#### What to work on:
Work out how many lines in the listing below carry the word "nötralize". Give that number alone.

== Segment start ==

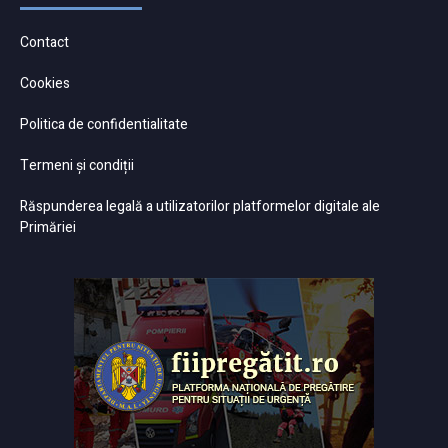
Contact
Cookies
Politica de confidentialitate
Termeni și condiții
Răspunderea legală a utilizatorilor platformelor digitale ale
Primăriei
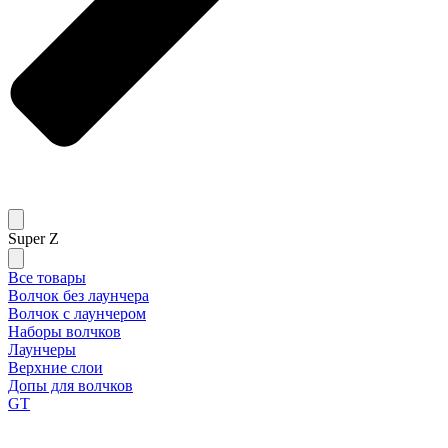
Super Z
Все товары
Волчок без лаунчера
Волчок с лаунчером
Наборы волчков
Лаунчеры
Верхние слои
Допы для волчков
GT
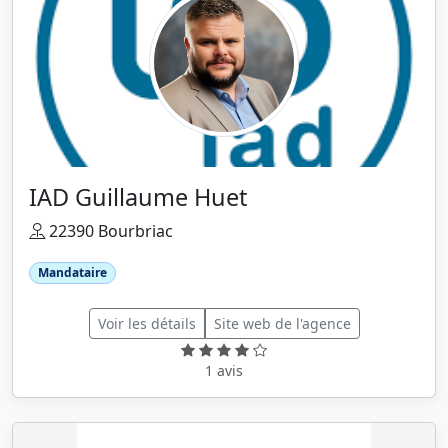
IAD Guillaume Huet
22390 Bourbriac
Mandataire
Voir les détails
Site web de l'agence
1 avis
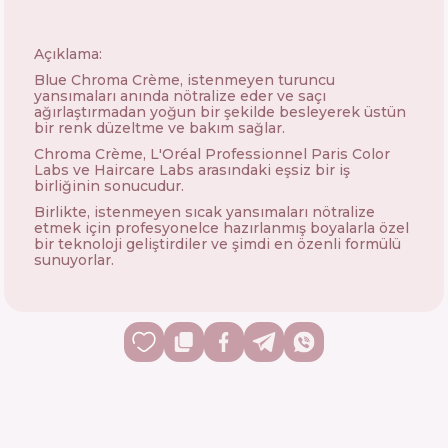
Açıklama:
Blue Chroma Crème, istenmeyen turuncu
yansımaları anında nötralize eder ve saçı
ağırlaştırmadan yoğun bir şekilde besleyerek üstün
bir renk düzeltme ve bakım sağlar.
Chroma Crème, L'Oréal Professionnel Paris Color
Labs ve Haircare Labs arasındaki eşsiz bir iş
birliğinin sonucudur.
Birlikte, istenmeyen sıcak yansımaları nötralize
etmek için profesyonelce hazırlanmış boyalarla özel
bir teknoloji geliştirdiler ve şimdi en özenli formülü
sunuyorlar.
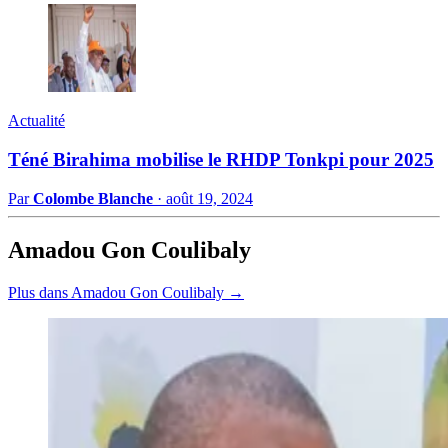
Actualité
Téné Birahima mobilise le RHDP Tonkpi pour 2025
Par
Colombe Blanche
·
août 19, 2024
Amadou Gon Coulibaly
Plus dans Amadou Gon Coulibaly →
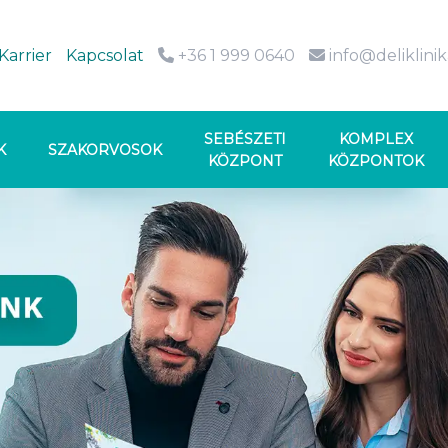
Karrier
Kapcsolat
+36 1 999 0640
info@deliklini
SEBÉSZETI
KOMPLEX
K
SZAKORVOSOK
KÖZPONT
KÖZPONTOK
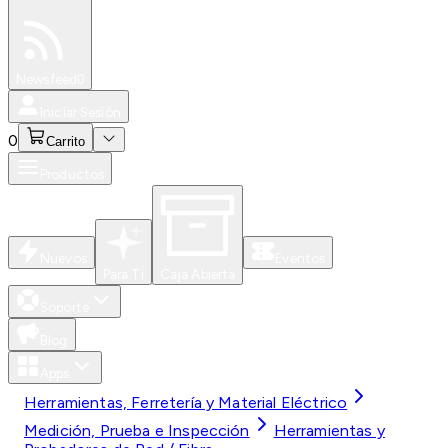
Especiales
Newsfeed
0
Iniciar Sesión
0
Carrito
Productos
Nuevos
Eventos
Para Ti
Caja Abierta
Soporte
Blog
Apps
Herramientas, Ferretería y Material Eléctrico
Medición, Prueba e Inspección
Herramientas y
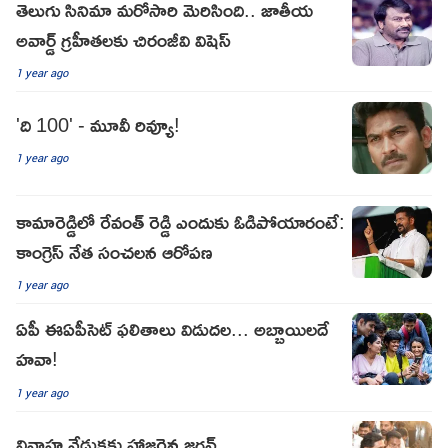
తెలుగు సినిమా మరోసారి మెరిసింది.. జాతీయ
అవార్డ్ గ్ర‌హీత‌ల‌కు చిరంజీవి విషెస్
1 year ago
'ది 100' - మూవీ రివ్యూ!
1 year ago
కామారెడ్డిలో రేవంత్ రెడ్డి ఎందుకు ఓడిపోయారంటే:
కాంగ్రెస్ నేత సంచలన ఆరోపణ
1 year ago
ఏపీ ఈఏపీసెట్ ఫలితాలు విడుదల... అబ్బాయిలదే
హవా!
1 year ago
వివాహ వేడుకకు హాజరైన జగన్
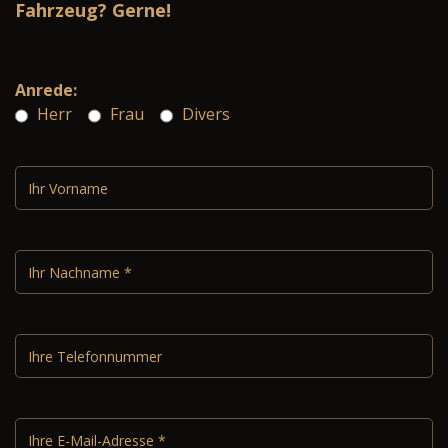
Fahrzeug? Gerne!
Anrede:
Herr
Frau
Divers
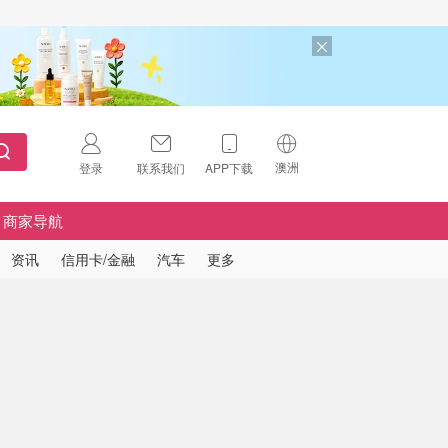
澳洲
登录
联系我们
APP下载
🇺🇸
美国
商家导航
🇨🇳
中国
资讯
信用卡/金融
汽车
更多
🇨🇦
加拿大
扫码下载 App
🇬🇧
英国
Download on the
App Store
🇩🇪
德国
Download the
Android App
🇫🇷
法国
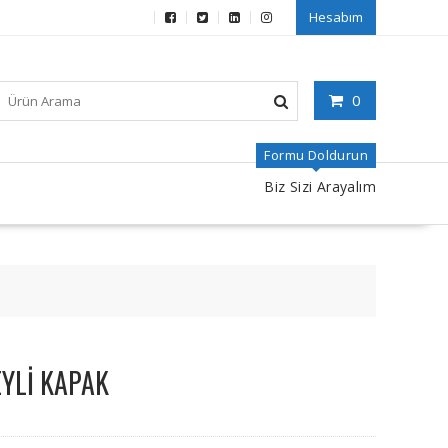
Hesabım
0
Formu Doldurun
Biz Sizi Arayalım
EYLİ KAPAK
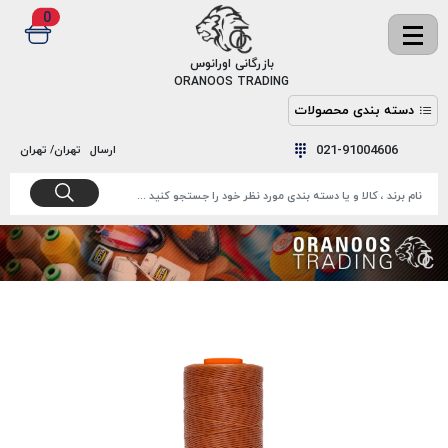
0
✖
بازرگانی اورانوس
ORANOOS TRADING
دسته بندی محصولات
نخ
نخ
021-91004606
ارسال
تهران/ تهران
دوخت
رنگ و
واکس
نخ دوخت
اکوسپون
پرایمر
EKOSPUNE
چسب
نخ دوخت
پلی آرت
بند
POLYART
کفش
نخ
ملزومات
دوخت
گاردا
قدک
GARDA
نخ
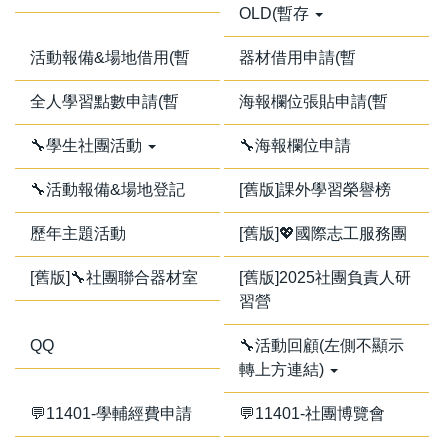
OLD(暫存
活動報備&場地借用(暫
器材借用申請(暫
全人學習點數申請(暫
海報欄位張貼申請(暫
🔧學生社團活動
🔧海報欄位申請
🔧活動報備&場地登記
[舊版]課外學習榮譽榜
歷年主題活動
[舊版]💖國際志工服務團
[舊版]🔧社團聯合器材室
[舊版]2025社團負責人研
習營
QQ
🔧活動回顧(左側不顯示
轉上方連結)
💬11401-學輔經費申請
💬11401-社團博覽會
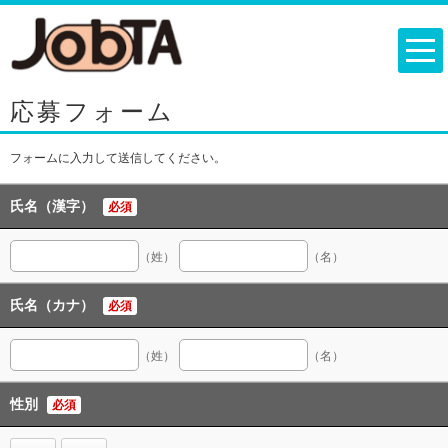
応募フォーム
フォームに入力して送信してください。
氏名（漢字）
必須
（姓）
（名）
氏名（カナ）
必須
（姓）
（名）
性別
必須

== Segment end ==

#### Expected answer:
2